I like to think about software engineering as a mischievous younger sibling of mathematics, who respects all the hard work that went into theorems, but doesn’t hesitate to give them a more light-hearted and silly touch.
In programming, I find myself referring again and again to the idea of inverse of triangle inequality, |AC| > |A B| + |BC| . If you need to go from A to C, it is almost always easier to reach midpoint B first!
Smaller Commits
Split large pull requests into smaller ones. Land simple, uncontroversial cleanups fast, and leave only meaningful changes up for discussion. Don’t let work already done linger behind uncertain design decisions.
There are many sub-genres here. Often, you notice an unrelated cleanup, file it right away as a separate PR. Sometimes, the cleanup is very much related and required to enable what you set out to do, but it can also stand on its own. If it can, it should! In many cases, “the thing” itself can be sliced up. When upgrading to a newer language version recently, we significantly reduced the diff by splitting out the changes that worked under both the new and the old version into a series of preparation pull requests.
If you follow obvious development practices (no flaky tests, not rocket science rule, programmers prioritize reviewing code over writing more code), such PR chunking significantly reduces the time to land the aggregate work in: small increments land with the latency of the CI, because the review is trivial, and bigger increments land faster because the discussion is focused on the meaningful changes to the behavior of the software, and not on the large diff itself.
Note, however, that the “size” of commit/pull-request is only a proxy!
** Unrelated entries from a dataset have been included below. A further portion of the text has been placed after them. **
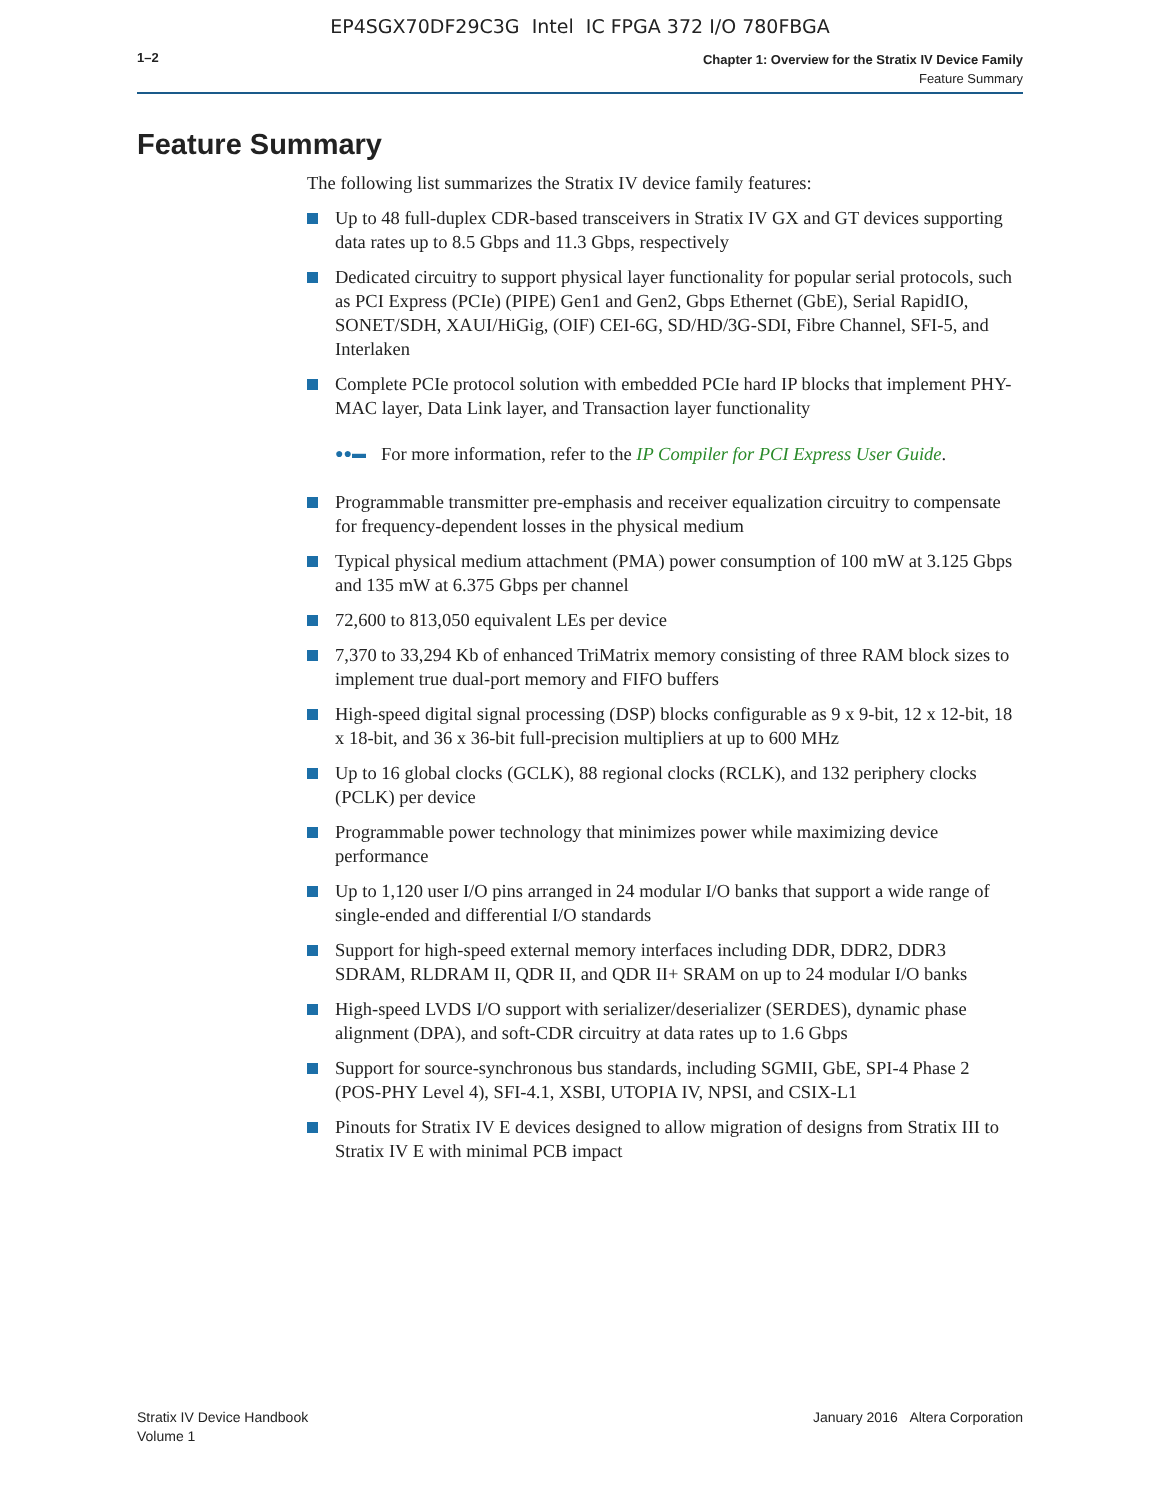EP4SGX70DF29C3G Intel IC FPGA 372 I/O 780FBGA
1–2
Chapter 1: Overview for the Stratix IV Device Family
Feature Summary
Feature Summary
The following list summarizes the Stratix IV device family features:
Up to 48 full-duplex CDR-based transceivers in Stratix IV GX and GT devices supporting data rates up to 8.5 Gbps and 11.3 Gbps, respectively
Dedicated circuitry to support physical layer functionality for popular serial protocols, such as PCI Express (PCIe) (PIPE) Gen1 and Gen2, Gbps Ethernet (GbE), Serial RapidIO, SONET/SDH, XAUI/HiGig, (OIF) CEI-6G, SD/HD/3G-SDI, Fibre Channel, SFI-5, and Interlaken
Complete PCIe protocol solution with embedded PCIe hard IP blocks that implement PHY-MAC layer, Data Link layer, and Transaction layer functionality
●●▬ For more information, refer to the IP Compiler for PCI Express User Guide.
Programmable transmitter pre-emphasis and receiver equalization circuitry to compensate for frequency-dependent losses in the physical medium
Typical physical medium attachment (PMA) power consumption of 100 mW at 3.125 Gbps and 135 mW at 6.375 Gbps per channel
72,600 to 813,050 equivalent LEs per device
7,370 to 33,294 Kb of enhanced TriMatrix memory consisting of three RAM block sizes to implement true dual-port memory and FIFO buffers
High-speed digital signal processing (DSP) blocks configurable as 9 x 9-bit, 12 x 12-bit, 18 x 18-bit, and 36 x 36-bit full-precision multipliers at up to 600 MHz
Up to 16 global clocks (GCLK), 88 regional clocks (RCLK), and 132 periphery clocks (PCLK) per device
Programmable power technology that minimizes power while maximizing device performance
Up to 1,120 user I/O pins arranged in 24 modular I/O banks that support a wide range of single-ended and differential I/O standards
Support for high-speed external memory interfaces including DDR, DDR2, DDR3 SDRAM, RLDRAM II, QDR II, and QDR II+ SRAM on up to 24 modular I/O banks
High-speed LVDS I/O support with serializer/deserializer (SERDES), dynamic phase alignment (DPA), and soft-CDR circuitry at data rates up to 1.6 Gbps
Support for source-synchronous bus standards, including SGMII, GbE, SPI-4 Phase 2 (POS-PHY Level 4), SFI-4.1, XSBI, UTOPIA IV, NPSI, and CSIX-L1
Pinouts for Stratix IV E devices designed to allow migration of designs from Stratix III to Stratix IV E with minimal PCB impact
Stratix IV Device Handbook
Volume 1
January 2016 Altera Corporation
The actual advice is to find independent work. While it is true that bigger changes usually tend to be composed of several independent, smaller changes, that is not always true. Most of my commits are tiny-tiny “fix punctuation in a comment”, “clarify variable name”, etc, but occasionally I do a massive change in one go, if it can’t be reasonably split.
Smaller Refactors
On a smaller scale, often when changing this and that, you can change this, and then change that. One common pattern is that doing something requires threading some sort of parameter through a body of code. Thread the parameter first, without actually doing the thing. Once the parameter is there, apply change to the logic. That way, you split a massive diff that changes the logic into a massive diff that just mechanically threads stuff, and a small diff that changes logic. This merits emphasizing, so let me repeat. There are two metrics to a code diff: number of lines changed, and the trickiness of logic. Many, many diffs change a lot of lines, and also contain tricky logic, but the tricky logic is only small part of affected lines. It is well-worth trying to split such a diff into two, one that just mindlessly applies a simple transformation to a large body of code, and the other that has all the smarts in a single file.
As a specific example here, when refactoring a popular API, I like to put the focused change to the API itself and the shotgun change to all the callers into separate commits. Yes, that means that after the first commit the code doesn’t build. No, I do not care about that because the not rocket science rule of software engineering only guarantees that the sequence of merge commits in the main branch passes all the tests, and such a merge commit is a unit of git-bisect.
Another example (due to John Carmack I believe) is that, when you want to refactor to change something, you should start with duplicating the implementation, then changing the copy, then changing the call-sites to use the new copy, and finally with eliminating the original. This scales down! When I want to change a switch statement inside a single function, I first copy it, and change my copy. I have original visible just above (or in a split, if that’s a large switch), and having it immediately available makes it much easier to copy-paste old fragments into the new version. Any change can be decomposed into an addition and a deletion, and it’s usually worth it.
Smaller Releases
Releasing software is often a stressful and a time-consuming affair. The solution is simple: do more releases. For software that needs to be delivered to the users, I find that a weekly cadence works best: you prepare a release on Friday, let fuzzers&early adopters kick the tiers during the weekend, and promote the release to latest on Monday. The killer feature? Because releases are so frequent, completely skipping a release is not a problem at all. So, if there’s any doubt about code being good on Monday, you just skip one, and then have a whole week to investigate. Because the diff between two releases is small, it’s much easier to assess the riskiness of the release, you reduce the risk of forgetting an important change, and, should the things go south, you massively simplify incident mitigation, because the circle of potential culprits is so narrow.
Conversely, on the upgrading side, it’s easier to do a boring, routine upgrade every week, with an occasional manual intervention, than to go through a giant list of breaking changes once a year, trying to figure out what might be breaking silently.